__Aim of the exercise__.
Could the listing below be reproduced exactly, minus its pictures?

[Start of Attachment]

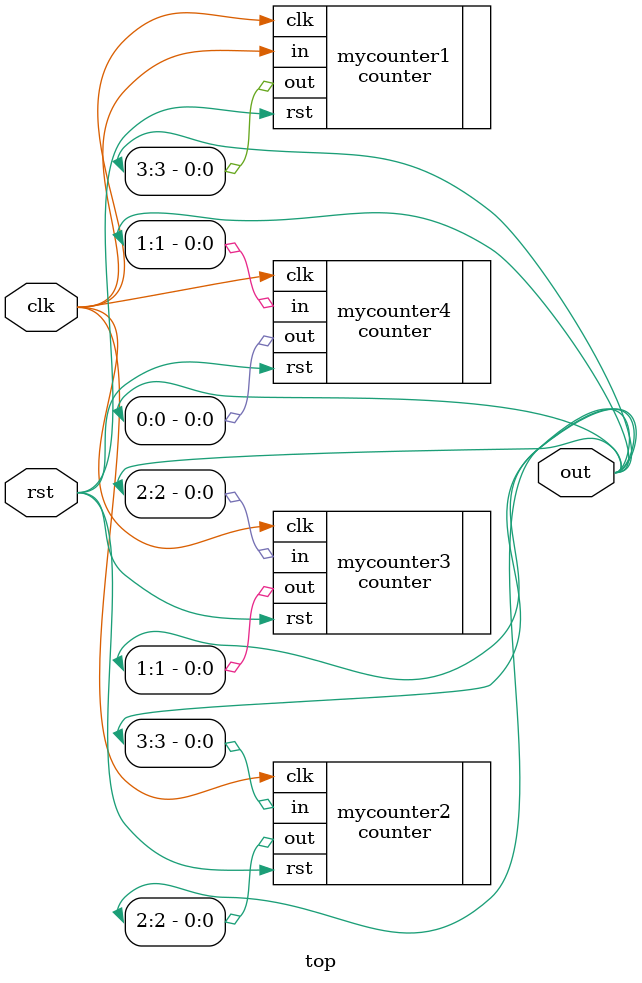
<source format=v>

module top(
  input clk,
  input rst,
  output [3:0] out);

counter mycounter1(.rst(rst), .in(clk), .clk(clk), .out(out[3]));
counter mycounter2(.rst(rst), .in(out[3]), .clk(clk), .out(out[2]));
counter mycounter3(.rst(rst), .in(out[2]), .clk(clk), .out(out[1]));
counter mycounter4(.rst(rst), .in(out[1]), .clk(clk), .out(out[0]));
endmodule


</source>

[End of Attachment]

__Output of the task__.
<source format=v>

module top(
  input clk,
  input rst,
  output [3:0] out);

counter mycounter1(.rst(rst), .in(clk), .clk(clk), .out(out[3]));
counter mycounter2(.rst(rst), .in(out[3]), .clk(clk), .out(out[2]));
counter mycounter3(.rst(rst), .in(out[2]), .clk(clk), .out(out[1]));
counter mycounter4(.rst(rst), .in(out[1]), .clk(clk), .out(out[0]));
endmodule


</source>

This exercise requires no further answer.